Extract:
● ● ● ●
[SOLVED] How to get roc curve data?

gaoxiaoleigaoxiaolei Member Posts: 12 Contributor II
edited October 2019 in Help
Hi, everyone.
I used comparerocs operator which contains some classifiers. But there is another model of my own, which can not be executed in rapidminer. I want to plot these models' roc curve, the question is how to get the models' roc curve data? So I can plot them in excel.
Thanks!
Tagged:

Answers

  • MariusHelfMariusHelf RapidMiner Certified Expert, Member Posts: 1,869 Unicorn
    Hi,

    does your model create confidences? Then you can apply your model outside of RapidMiner, save the processed data including original label, predicted label and confidences in a csv file and import it into RapidMiner. Then make sure that attribute roles and attribute names comply with the naming scheme of classified data sets in RapidMiner (make use of Rename and Set Role operators). If you then use the Performance operator and push your data through it, you will get a ROC curve.

    For doing the same outside RapidMiner, sort your examples by confidence, calculate True and False positive rate for each distinct confidence and create a data point from this.

    Cheers,
    Marius
  • gaoxiaoleigaoxiaolei Member Posts: 12 Contributor II
    Marius wrote:

    Hi,

    does your model create confidences? Then you can apply your model outside of RapidMiner, save the processed data including original label, predicted label and confidences in a csv file and import it into RapidMiner. Then make sure that attribute roles and attribute names comply with the naming scheme of classified data sets in RapidMiner (make use of Rename and Set Role operators). If you then use the Performance operator and push your data through it, you will get a ROC curve.
● ● ● ●
Recorded information:
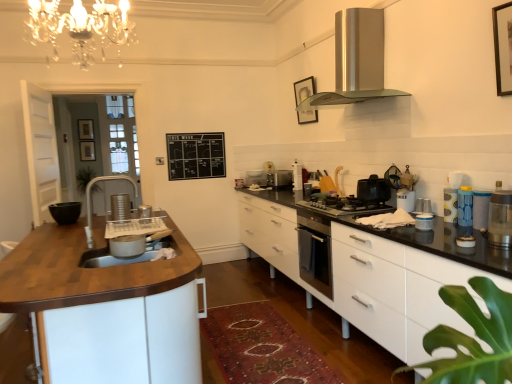
What are the coordinates of `vacant area on the back side of brushed metal faucet at left` in the screenshot? It's located at (120, 233).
● ● ● ●
Exercise description: In the forum thread on ROC curve data, which operators does the reply suggest for making attribute roles and names match RapidMiner's naming scheme?

Expected output: The Rename and Set Role operators.